Records for the exercise START

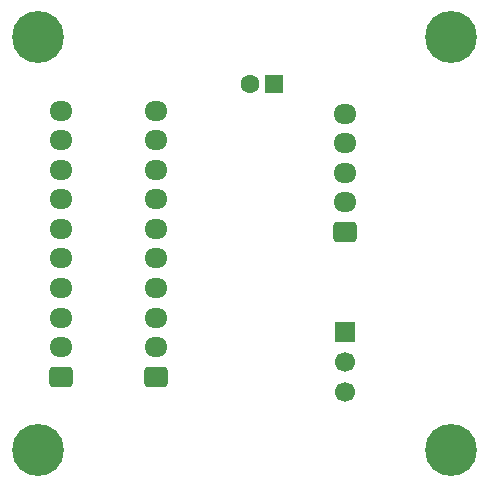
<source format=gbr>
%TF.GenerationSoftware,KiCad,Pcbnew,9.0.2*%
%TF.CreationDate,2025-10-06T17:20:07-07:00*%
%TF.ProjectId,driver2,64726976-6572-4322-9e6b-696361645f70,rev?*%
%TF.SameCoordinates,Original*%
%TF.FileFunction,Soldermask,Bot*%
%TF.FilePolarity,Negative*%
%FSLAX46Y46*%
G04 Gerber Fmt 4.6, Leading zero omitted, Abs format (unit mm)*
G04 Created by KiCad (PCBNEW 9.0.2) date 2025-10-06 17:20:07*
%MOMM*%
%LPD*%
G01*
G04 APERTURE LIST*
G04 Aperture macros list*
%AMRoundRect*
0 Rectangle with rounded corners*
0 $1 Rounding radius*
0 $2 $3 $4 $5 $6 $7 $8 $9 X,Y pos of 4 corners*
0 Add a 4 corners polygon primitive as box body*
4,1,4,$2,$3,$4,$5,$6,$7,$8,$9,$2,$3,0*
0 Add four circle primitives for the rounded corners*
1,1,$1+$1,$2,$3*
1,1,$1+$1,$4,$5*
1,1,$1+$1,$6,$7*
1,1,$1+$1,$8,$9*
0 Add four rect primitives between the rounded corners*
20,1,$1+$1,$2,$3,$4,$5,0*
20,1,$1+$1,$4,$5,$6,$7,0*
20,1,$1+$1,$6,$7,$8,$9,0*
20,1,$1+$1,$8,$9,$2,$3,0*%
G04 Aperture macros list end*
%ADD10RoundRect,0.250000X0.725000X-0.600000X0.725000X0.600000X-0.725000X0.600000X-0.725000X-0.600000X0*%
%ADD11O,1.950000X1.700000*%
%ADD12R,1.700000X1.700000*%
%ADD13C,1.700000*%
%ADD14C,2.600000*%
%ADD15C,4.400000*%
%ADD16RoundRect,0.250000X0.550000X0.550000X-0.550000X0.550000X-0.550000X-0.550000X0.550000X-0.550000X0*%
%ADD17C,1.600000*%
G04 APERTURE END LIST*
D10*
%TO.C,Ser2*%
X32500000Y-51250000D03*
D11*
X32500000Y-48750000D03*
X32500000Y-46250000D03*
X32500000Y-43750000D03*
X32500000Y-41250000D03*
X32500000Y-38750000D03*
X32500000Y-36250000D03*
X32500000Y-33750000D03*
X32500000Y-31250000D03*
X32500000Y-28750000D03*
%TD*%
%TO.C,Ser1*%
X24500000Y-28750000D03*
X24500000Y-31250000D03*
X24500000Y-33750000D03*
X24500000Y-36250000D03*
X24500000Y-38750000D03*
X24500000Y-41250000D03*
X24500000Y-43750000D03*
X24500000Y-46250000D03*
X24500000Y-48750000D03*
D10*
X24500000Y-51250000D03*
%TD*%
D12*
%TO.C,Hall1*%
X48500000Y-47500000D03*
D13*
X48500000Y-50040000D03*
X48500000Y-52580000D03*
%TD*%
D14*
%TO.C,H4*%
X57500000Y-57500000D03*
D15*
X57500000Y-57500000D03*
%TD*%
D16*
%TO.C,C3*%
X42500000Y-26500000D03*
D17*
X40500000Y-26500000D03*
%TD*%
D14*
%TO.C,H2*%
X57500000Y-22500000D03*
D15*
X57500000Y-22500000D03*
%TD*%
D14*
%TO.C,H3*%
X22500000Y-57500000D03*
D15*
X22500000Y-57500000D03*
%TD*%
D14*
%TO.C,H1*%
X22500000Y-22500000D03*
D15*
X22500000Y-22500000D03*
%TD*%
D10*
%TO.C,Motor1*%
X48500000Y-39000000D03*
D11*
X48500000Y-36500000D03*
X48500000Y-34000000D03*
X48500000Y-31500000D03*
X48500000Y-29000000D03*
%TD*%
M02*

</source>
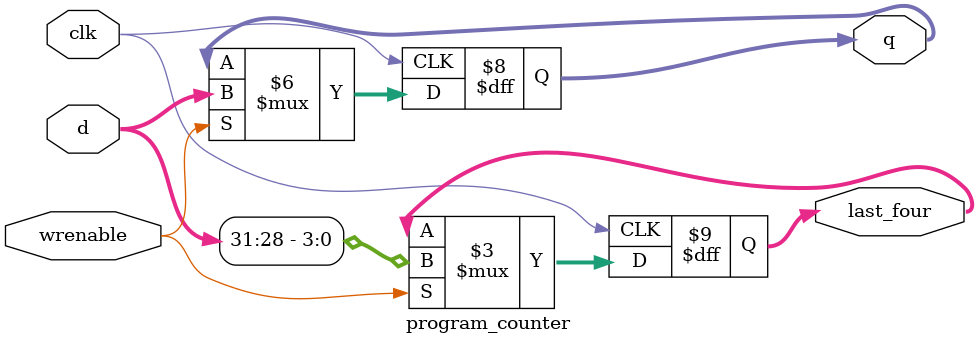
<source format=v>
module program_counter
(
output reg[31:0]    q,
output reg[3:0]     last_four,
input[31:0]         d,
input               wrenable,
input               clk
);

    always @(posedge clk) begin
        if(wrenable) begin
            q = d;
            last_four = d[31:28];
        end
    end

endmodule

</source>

Records for the exercise END

◆ **Exercise description**: Give back, word for word, only the lines above from the line holding "G04 Created by" to the line holding "20,1,$1+$1,$6,$7,$8,$9,0*", both included.

◆ **Answer section**:
G04 Created by KiCad (PCBNEW 9.0.2) date 2025-10-06 17:20:07*
%MOMM*%
%LPD*%
G01*
G04 APERTURE LIST*
G04 Aperture macros list*
%AMRoundRect*
0 Rectangle with rounded corners*
0 $1 Rounding radius*
0 $2 $3 $4 $5 $6 $7 $8 $9 X,Y pos of 4 corners*
0 Add a 4 corners polygon primitive as box body*
4,1,4,$2,$3,$4,$5,$6,$7,$8,$9,$2,$3,0*
0 Add four circle primitives for the rounded corners*
1,1,$1+$1,$2,$3*
1,1,$1+$1,$4,$5*
1,1,$1+$1,$6,$7*
1,1,$1+$1,$8,$9*
0 Add four rect primitives between the rounded corners*
20,1,$1+$1,$2,$3,$4,$5,0*
20,1,$1+$1,$4,$5,$6,$7,0*
20,1,$1+$1,$6,$7,$8,$9,0*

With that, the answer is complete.